⟨

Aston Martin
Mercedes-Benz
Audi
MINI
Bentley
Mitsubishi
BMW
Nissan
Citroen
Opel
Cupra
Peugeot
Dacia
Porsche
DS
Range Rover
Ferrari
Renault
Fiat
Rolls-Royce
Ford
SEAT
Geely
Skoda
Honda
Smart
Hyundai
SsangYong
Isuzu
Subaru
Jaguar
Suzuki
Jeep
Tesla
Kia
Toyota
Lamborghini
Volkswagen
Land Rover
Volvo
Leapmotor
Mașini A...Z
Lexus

⟩

Copy out each line above, character for character.

--- Response ---
Aston Martin
Mercedes-Benz
Audi
MINI
Bentley
Mitsubishi
BMW
Nissan
Citroen
Opel
Cupra
Peugeot
Dacia
Porsche
DS
Range Rover
Ferrari
Renault
Fiat
Rolls-Royce
Ford
SEAT
Geely
Skoda
Honda
Smart
Hyundai
SsangYong
Isuzu
Subaru
Jaguar
Suzuki
Jeep
Tesla
Kia
Toyota
Lamborghini
Volkswagen
Land Rover
Volvo
Leapmotor
Mașini A...Z
Lexus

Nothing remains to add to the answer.